**BRIEF**
Return every line of text from all the records below without any changes, and leave the pictures out of your answer.

(Collected data)
——————————

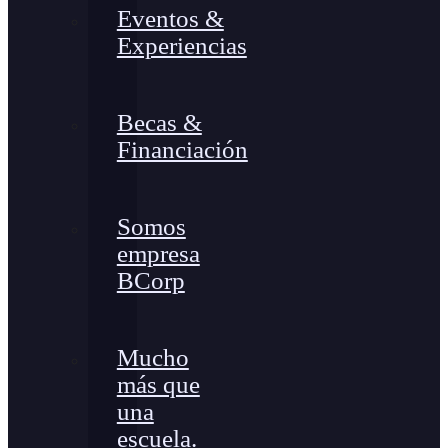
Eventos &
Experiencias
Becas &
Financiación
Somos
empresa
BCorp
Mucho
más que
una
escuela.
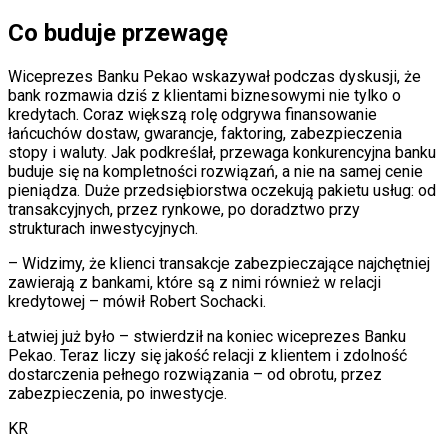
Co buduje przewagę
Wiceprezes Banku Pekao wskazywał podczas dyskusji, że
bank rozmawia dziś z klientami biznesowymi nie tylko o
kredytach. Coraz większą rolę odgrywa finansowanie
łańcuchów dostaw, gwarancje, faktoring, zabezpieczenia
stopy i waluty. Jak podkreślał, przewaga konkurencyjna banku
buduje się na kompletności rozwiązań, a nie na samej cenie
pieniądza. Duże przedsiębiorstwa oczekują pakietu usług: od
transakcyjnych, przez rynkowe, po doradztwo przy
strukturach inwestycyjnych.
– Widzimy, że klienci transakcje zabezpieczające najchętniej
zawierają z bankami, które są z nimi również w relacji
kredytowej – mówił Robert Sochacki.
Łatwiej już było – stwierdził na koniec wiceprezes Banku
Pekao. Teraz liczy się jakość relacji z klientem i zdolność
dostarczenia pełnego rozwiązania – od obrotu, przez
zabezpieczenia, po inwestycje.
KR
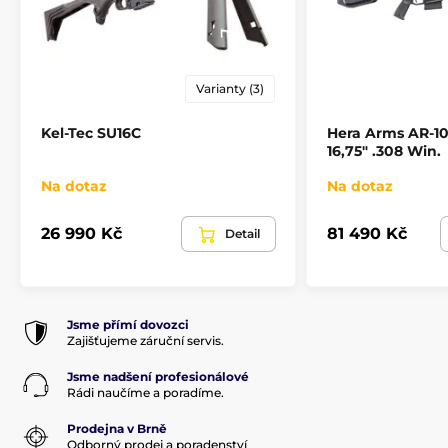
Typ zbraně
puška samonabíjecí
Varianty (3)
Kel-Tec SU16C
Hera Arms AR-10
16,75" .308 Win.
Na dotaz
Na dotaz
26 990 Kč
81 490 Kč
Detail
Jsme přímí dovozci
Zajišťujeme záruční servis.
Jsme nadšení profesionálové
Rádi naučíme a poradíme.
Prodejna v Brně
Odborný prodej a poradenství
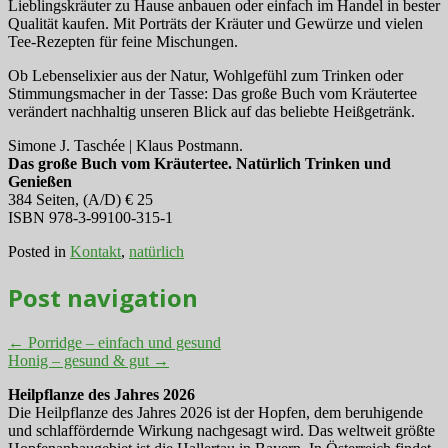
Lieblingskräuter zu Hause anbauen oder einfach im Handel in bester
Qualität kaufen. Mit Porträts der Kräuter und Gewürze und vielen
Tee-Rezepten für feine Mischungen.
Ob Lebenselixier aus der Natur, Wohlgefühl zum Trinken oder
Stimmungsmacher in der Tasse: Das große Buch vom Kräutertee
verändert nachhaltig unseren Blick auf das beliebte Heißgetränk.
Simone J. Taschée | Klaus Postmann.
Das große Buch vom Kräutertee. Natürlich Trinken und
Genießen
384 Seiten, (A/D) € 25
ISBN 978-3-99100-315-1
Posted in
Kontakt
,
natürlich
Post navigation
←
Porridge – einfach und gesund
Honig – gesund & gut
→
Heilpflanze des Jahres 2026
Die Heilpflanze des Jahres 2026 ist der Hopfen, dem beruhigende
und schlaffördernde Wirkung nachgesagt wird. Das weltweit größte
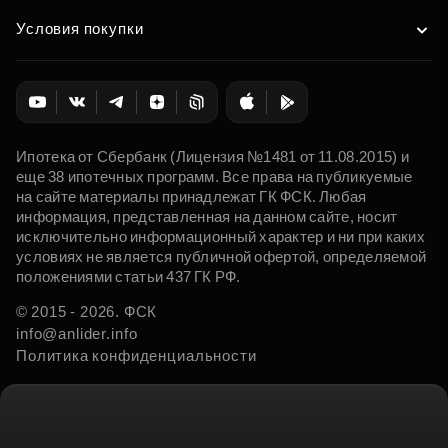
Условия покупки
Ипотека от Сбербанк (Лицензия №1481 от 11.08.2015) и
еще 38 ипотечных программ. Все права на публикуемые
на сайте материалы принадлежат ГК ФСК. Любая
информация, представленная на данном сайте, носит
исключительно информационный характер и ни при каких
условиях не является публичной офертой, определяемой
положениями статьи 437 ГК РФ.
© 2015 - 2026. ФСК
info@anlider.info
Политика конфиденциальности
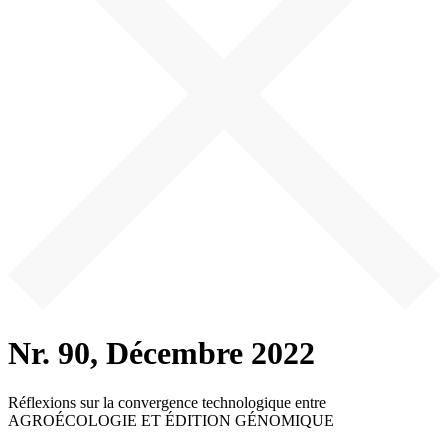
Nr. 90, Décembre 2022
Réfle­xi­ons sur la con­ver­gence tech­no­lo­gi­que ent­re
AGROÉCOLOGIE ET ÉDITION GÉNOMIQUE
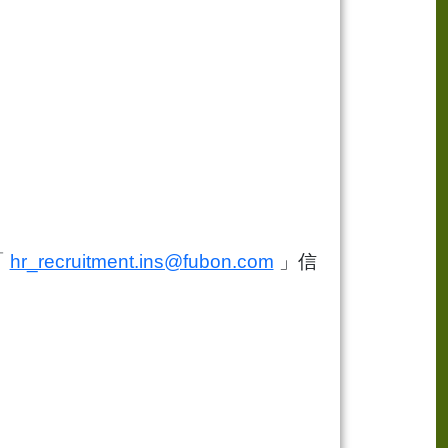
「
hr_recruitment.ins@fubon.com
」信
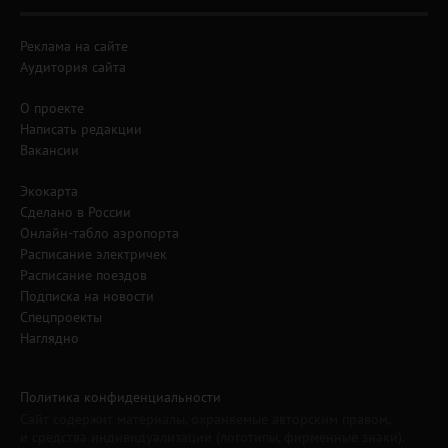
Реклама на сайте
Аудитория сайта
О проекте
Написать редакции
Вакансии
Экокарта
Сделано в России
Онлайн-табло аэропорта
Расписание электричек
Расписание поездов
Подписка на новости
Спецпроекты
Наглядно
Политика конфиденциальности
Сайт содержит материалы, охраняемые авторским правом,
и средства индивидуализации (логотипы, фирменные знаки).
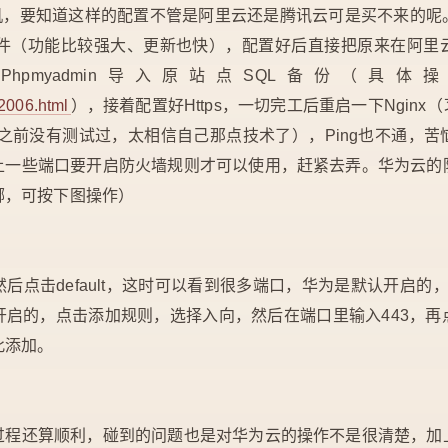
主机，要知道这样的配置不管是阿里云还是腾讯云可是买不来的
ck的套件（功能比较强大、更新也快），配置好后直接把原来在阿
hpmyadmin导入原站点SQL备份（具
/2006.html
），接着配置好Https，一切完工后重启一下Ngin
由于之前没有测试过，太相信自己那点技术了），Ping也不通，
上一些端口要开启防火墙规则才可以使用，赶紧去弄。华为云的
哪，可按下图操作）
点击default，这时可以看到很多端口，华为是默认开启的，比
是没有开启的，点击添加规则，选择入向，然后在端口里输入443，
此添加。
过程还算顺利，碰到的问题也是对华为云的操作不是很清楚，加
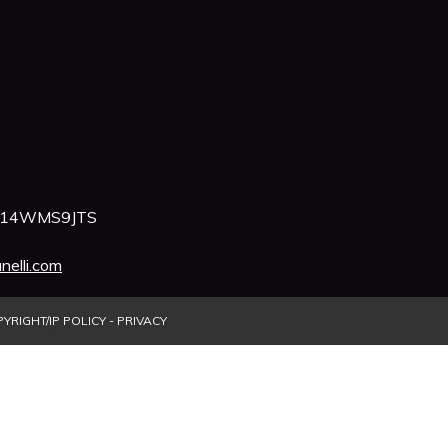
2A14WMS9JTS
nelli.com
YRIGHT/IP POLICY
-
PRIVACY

——————————

**OUTPUT OF THE EXERCISE**
Eventos &
Experiencias
Becas &
Financiación
Somos
empresa
BCorp
Mucho
más que
una
escuela.
Co buduje przewagę
Wiceprezes Banku Pekao wskazywał podczas dyskusji, że
bank rozmawia dziś z klientami biznesowymi nie tylko o
kredytach. Coraz większą rolę odgrywa finansowanie
łańcuchów dostaw, gwarancje, faktoring, zabezpieczenia
stopy i waluty. Jak podkreślał, przewaga konkurencyjna banku
buduje się na kompletności rozwiązań, a nie na samej cenie
pieniądza. Duże przedsiębiorstwa oczekują pakietu usług: od
transakcyjnych, przez rynkowe, po doradztwo przy
strukturach inwestycyjnych.
– Widzimy, że klienci transakcje zabezpieczające najchętniej
zawierają z bankami, które są z nimi również w relacji
kredytowej – mówił Robert Sochacki.
Łatwiej już było – stwierdził na koniec wiceprezes Banku
Pekao. Teraz liczy się jakość relacji z klientem i zdolność
dostarczenia pełnego rozwiązania – od obrotu, przez
zabezpieczenia, po inwestycje.
KR
Typ zbraně
puška samonabíjecí
Varianty (3)
Kel-Tec SU16C
Hera Arms AR-10
16,75" .308 Win.
Na dotaz
Na dotaz
26 990 Kč
81 490 Kč
Detail
Jsme přímí dovozci
Zajišťujeme záruční servis.
Jsme nadšení profesionálové
Rádi naučíme a poradíme.
Prodejna v Brně
Odborný prodej a poradenství
Lieblingskräuter zu Hause anbauen oder einfach im Handel in bester
Qualität kaufen. Mit Porträts der Kräuter und Gewürze und vielen
Tee-Rezepten für feine Mischungen.
Ob Lebenselixier aus der Natur, Wohlgefühl zum Trinken oder
Stimmungsmacher in der Tasse: Das große Buch vom Kräutertee
verändert nachhaltig unseren Blick auf das beliebte Heißgetränk.
Simone J. Taschée | Klaus Postmann.
Das große Buch vom Kräutertee. Natürlich Trinken und
Genießen
384 Seiten, (A/D) € 25
ISBN 978-3-99100-315-1
Posted in
Kontakt
,
natürlich
Post navigation
←
Porridge – einfach und gesund
Honig – gesund & gut
→
Heilpflanze des Jahres 2026
Die Heilpflanze des Jahres 2026 ist der Hopfen, dem beruhigende
und schlaffördernde Wirkung nachgesagt wird. Das weltweit größte
Условия покупки
Ипотека от Сбербанк (Лицензия №1481 от 11.08.2015) и
еще 38 ипотечных программ. Все права на публикуемые
на сайте материалы принадлежат ГК ФСК. Любая
информация, представленная на данном сайте, носит
исключительно информационный характер и ни при каких
условиях не является публичной офертой, определяемой
положениями статьи 437 ГК РФ.
© 2015 - 2026. ФСК
info@anlider.info
Политика конфиденциальности
Nr. 90, Décembre 2022
Réfle­xi­ons sur la con­ver­gence tech­no­lo­gi­que ent­re
AGROÉCOLOGIE ET ÉDITION GÉNOMIQUE
「
hr_recruitment.ins@fubon.com
」信
Реклама на сайте
Аудитория сайта
О проекте
Написать редакции
Вакансии
Экокарта
Сделано в России
Онлайн-табло аэропорта
Расписание электричек
Расписание поездов
Подписка на новости
Спецпроекты
Наглядно
Политика конфиденциальности
Сайт содержит материалы, охраняемые авторским правом,
и средства индивидуализации (логотипы, фирменные знаки).
主机，要知道这样的配置不管是阿里云还是腾讯云可是买不来的
ck的套件（功能比较强大、更新也快），配置好后直接把原来在阿
hpmyadmin导入原站点SQL备份（具
/2006.html
），接着配置好Https，一切完工后重启一下Ngin
由于之前没有测试过，太相信自己那点技术了），Ping也不通，
上一些端口要开启防火墙规则才可以使用，赶紧去弄。华为云的
哪，可按下图操作）
点击default，这时可以看到很多端口，华为是默认开启的，比
是没有开启的，点击添加规则，选择入向，然后在端口里输入443，
此添加。
过程还算顺利，碰到的问题也是对华为云的操作不是很清楚，加
2A14WMS9JTS
nelli.com
YRIGHT/IP POLICY
-
PRIVACY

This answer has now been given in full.